Error using text2image Font Exocet Light failed with 223518 hits = 99.94% when trying to build image file using Diablo 2 font

188 Views Asked by At

I am running tesseract on windows 11 using the command prompt.

The text file is my training data. Words that I want to turn into images. The output is the next step in the Tesseract process for training my font. I am saying find fonts but I only have one font in the folder.

text2image --text="C:\PythonProjects\DiabloTesseractTrainFont\text.txt" --outputbase="C:\PythonProjects\DiabloTesseractTrainFont\Output\Dia.font.exp0" --fontconfig_tmpdir="C:\PythonProjects\DiabloTesseractTrainFont" --find_fonts --fonts_dir="C:\PythonProjects\DiabloTesseractTrainFont\Diablo Fonts"

The result: Total chars = 223645 Font Exocet Light failed with 223518 hits = 99.94%

Not sure why it fails. I have built something similar to this before. I have tried with a font file that I know has worked and it does the exact same thing.

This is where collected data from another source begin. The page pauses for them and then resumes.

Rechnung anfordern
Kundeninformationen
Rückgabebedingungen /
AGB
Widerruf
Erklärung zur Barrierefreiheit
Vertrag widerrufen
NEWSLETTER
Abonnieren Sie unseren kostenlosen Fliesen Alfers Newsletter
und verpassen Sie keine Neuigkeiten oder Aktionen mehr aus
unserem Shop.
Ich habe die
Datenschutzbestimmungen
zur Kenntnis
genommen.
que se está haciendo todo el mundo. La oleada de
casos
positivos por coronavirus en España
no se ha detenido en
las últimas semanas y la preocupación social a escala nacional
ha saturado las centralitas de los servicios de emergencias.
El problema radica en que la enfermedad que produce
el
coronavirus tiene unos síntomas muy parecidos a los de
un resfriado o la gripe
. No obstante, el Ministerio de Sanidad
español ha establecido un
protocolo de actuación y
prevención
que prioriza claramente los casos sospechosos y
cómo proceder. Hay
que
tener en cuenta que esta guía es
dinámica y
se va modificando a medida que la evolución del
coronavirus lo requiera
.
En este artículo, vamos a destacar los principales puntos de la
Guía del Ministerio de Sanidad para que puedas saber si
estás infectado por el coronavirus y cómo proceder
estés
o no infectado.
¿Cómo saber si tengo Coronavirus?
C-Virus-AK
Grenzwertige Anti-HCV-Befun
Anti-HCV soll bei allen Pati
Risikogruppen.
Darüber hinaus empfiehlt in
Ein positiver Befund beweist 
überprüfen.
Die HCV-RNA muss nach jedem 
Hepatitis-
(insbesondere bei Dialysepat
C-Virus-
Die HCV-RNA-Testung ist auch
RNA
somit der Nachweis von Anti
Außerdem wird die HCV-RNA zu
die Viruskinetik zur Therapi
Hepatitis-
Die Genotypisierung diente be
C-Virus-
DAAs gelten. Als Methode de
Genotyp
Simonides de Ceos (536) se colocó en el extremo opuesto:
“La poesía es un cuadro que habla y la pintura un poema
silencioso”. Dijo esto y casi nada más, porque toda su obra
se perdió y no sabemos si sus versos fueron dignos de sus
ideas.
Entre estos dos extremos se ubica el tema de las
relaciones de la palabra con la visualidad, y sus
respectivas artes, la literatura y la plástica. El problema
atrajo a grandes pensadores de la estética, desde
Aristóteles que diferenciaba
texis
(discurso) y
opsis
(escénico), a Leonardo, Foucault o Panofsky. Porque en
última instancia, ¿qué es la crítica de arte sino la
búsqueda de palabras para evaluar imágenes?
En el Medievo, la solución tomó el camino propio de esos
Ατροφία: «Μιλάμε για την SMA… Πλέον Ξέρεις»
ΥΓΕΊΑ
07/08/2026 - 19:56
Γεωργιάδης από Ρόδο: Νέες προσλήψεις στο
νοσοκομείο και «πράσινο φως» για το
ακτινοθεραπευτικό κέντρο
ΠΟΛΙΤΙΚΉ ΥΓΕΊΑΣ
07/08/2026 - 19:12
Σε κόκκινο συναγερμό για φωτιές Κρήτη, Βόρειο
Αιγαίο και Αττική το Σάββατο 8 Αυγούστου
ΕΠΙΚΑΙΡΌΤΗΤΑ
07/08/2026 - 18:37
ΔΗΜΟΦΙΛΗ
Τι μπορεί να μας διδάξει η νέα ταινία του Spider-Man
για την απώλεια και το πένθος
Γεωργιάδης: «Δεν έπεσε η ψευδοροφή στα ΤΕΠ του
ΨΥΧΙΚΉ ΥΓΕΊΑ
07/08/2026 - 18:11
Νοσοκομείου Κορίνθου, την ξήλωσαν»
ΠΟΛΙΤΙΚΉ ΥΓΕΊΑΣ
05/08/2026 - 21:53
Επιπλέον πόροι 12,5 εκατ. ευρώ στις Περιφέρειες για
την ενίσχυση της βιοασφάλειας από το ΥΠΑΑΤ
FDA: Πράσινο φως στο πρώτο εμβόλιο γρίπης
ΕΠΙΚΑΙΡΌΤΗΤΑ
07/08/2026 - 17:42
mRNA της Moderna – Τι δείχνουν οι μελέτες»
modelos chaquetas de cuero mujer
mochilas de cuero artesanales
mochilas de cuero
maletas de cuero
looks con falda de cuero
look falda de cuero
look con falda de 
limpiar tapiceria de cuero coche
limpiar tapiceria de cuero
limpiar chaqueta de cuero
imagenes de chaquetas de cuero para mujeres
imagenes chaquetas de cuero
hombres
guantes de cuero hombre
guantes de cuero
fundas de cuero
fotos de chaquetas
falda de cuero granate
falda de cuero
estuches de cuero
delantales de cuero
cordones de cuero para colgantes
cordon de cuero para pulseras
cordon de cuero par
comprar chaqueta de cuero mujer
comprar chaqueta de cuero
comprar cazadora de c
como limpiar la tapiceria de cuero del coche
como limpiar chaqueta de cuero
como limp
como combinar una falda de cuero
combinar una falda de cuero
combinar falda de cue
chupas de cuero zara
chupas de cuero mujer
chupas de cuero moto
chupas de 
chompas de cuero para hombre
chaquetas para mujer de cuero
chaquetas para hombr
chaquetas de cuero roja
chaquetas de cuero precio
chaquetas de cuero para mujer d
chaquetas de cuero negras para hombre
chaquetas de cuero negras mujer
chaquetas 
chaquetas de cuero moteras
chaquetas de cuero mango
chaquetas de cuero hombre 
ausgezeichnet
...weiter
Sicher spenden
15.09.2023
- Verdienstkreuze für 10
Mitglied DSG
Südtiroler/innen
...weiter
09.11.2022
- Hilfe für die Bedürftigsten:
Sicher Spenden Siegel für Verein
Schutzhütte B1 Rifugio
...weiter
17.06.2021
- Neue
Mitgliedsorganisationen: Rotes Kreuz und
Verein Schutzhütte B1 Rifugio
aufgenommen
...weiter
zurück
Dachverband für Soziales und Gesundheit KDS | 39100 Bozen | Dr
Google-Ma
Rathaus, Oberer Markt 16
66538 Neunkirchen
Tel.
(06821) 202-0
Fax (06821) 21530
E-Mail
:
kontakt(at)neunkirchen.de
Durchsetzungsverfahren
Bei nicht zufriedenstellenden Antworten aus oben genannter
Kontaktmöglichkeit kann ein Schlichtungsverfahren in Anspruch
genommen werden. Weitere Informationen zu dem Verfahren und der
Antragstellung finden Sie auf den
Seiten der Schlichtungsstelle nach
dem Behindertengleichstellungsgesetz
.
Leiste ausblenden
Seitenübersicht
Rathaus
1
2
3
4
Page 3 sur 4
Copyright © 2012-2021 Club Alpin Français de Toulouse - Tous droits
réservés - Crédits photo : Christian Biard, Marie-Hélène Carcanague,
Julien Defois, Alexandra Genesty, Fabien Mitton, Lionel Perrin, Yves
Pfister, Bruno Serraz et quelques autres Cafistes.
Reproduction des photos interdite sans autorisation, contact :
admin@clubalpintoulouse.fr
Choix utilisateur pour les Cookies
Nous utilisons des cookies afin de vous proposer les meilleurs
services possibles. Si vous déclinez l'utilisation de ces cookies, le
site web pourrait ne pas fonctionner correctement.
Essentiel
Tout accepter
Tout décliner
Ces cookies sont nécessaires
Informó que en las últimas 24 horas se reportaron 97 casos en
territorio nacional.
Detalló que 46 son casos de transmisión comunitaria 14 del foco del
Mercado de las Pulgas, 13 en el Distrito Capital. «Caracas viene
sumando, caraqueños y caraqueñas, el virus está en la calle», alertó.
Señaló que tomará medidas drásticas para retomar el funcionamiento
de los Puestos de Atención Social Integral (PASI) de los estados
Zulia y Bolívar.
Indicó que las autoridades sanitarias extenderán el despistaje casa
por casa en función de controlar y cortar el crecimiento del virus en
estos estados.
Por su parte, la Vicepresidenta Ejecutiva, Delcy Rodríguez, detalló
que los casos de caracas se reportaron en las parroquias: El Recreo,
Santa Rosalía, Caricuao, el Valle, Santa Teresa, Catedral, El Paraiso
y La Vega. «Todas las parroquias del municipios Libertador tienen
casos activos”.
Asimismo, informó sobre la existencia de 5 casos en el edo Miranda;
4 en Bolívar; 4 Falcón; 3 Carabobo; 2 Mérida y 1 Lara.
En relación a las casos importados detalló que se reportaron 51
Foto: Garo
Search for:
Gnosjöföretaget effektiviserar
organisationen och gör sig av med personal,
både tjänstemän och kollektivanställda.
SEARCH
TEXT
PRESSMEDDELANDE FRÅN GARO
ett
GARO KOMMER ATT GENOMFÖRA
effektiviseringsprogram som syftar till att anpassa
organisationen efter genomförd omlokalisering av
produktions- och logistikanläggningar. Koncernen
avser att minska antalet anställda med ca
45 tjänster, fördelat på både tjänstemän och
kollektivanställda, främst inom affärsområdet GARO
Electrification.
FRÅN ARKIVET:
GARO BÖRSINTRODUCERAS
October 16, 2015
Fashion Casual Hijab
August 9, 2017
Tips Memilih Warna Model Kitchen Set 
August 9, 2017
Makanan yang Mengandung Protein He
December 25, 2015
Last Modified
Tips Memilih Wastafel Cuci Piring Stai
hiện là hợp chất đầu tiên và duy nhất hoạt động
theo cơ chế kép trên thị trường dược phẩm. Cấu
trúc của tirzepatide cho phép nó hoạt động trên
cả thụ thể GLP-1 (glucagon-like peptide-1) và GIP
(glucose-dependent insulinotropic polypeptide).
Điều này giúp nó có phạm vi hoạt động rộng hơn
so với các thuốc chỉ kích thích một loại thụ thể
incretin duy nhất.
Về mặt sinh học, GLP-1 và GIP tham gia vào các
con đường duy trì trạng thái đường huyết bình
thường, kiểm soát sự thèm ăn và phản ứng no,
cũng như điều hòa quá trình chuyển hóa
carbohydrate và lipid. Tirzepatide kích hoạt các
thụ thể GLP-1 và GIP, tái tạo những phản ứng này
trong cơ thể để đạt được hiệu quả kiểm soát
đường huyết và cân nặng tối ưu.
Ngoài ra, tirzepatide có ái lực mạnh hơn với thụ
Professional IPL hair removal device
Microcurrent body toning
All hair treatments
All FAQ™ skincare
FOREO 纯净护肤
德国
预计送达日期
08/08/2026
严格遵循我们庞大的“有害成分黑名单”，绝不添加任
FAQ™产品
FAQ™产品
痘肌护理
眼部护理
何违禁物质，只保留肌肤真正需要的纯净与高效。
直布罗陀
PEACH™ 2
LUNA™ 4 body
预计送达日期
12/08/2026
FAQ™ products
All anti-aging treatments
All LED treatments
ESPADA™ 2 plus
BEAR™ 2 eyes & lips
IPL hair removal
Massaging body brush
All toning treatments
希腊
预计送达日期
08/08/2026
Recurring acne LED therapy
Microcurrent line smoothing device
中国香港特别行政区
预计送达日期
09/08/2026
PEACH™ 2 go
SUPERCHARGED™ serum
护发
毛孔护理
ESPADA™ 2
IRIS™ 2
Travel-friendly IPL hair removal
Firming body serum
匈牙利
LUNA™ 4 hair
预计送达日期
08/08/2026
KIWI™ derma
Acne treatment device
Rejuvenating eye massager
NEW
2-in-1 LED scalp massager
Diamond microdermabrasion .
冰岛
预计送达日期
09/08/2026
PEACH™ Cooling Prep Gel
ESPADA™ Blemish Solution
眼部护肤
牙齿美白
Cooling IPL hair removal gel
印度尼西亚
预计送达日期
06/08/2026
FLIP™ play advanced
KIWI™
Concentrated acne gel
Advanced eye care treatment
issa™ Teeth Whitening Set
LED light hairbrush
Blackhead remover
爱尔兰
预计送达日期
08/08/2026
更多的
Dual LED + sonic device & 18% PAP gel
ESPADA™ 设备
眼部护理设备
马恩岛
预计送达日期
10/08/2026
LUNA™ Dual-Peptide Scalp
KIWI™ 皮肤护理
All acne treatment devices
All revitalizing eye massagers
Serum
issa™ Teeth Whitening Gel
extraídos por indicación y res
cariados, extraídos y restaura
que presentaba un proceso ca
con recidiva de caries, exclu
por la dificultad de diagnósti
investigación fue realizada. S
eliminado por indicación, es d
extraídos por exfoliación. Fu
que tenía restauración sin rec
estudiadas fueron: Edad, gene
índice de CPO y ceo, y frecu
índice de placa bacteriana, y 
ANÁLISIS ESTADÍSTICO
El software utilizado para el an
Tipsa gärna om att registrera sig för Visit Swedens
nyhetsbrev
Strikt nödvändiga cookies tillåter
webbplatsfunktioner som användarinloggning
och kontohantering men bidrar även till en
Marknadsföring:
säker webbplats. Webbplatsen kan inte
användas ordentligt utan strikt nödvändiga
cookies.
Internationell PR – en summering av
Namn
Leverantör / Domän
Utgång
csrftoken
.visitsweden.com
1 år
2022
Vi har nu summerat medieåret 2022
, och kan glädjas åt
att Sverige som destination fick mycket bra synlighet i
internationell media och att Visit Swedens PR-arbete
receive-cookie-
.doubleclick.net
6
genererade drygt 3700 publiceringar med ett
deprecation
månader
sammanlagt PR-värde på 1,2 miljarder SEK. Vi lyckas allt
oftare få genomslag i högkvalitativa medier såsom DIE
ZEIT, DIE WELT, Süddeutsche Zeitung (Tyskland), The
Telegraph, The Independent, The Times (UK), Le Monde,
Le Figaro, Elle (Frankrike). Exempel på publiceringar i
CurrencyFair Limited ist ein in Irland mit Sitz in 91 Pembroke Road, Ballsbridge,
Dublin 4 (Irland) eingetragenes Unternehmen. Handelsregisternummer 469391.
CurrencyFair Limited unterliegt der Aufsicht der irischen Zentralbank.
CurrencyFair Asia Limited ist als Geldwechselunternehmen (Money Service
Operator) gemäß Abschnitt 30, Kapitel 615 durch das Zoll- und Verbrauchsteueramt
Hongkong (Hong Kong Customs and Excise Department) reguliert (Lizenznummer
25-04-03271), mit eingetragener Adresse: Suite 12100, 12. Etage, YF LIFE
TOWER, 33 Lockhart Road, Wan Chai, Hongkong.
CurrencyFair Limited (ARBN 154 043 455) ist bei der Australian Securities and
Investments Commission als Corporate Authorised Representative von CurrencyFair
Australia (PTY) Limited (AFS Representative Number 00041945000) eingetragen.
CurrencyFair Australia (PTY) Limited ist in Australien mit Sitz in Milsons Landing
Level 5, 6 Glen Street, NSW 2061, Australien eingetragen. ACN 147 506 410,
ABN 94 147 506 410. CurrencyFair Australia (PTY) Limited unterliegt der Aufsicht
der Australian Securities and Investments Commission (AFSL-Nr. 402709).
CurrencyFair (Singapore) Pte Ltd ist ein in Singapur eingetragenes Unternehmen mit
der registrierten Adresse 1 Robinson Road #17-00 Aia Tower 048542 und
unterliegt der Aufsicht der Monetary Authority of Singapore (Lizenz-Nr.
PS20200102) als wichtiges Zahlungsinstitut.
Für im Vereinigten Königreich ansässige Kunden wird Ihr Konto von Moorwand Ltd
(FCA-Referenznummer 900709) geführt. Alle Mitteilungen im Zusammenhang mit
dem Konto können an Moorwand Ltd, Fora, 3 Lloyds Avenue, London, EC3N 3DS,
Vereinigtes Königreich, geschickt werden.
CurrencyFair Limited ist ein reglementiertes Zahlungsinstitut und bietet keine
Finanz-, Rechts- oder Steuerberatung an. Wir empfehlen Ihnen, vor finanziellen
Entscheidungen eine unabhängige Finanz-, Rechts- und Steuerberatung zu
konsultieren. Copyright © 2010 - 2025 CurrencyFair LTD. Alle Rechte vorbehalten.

Any help would be appreciated.

1

There are 1 best solutions below

0
On

I solved it. In the text file, there were some characters that had been changed when I read them into python. I believe they used to be bullet points but when I read the file I had implemented in python ASCII encoding and ignore errors. I figured that those characters would be removed. I was wrong. Those bullet points were replaced with text that said PAD. I found it in notepad++ and highlighted one of them and then replaced them with a space. Note in Notepad++ when I did the replace it did not have anything in the find field but it still replaced all of them. Now it compiles just fine. I was stuck for many hours I hope this helps someone.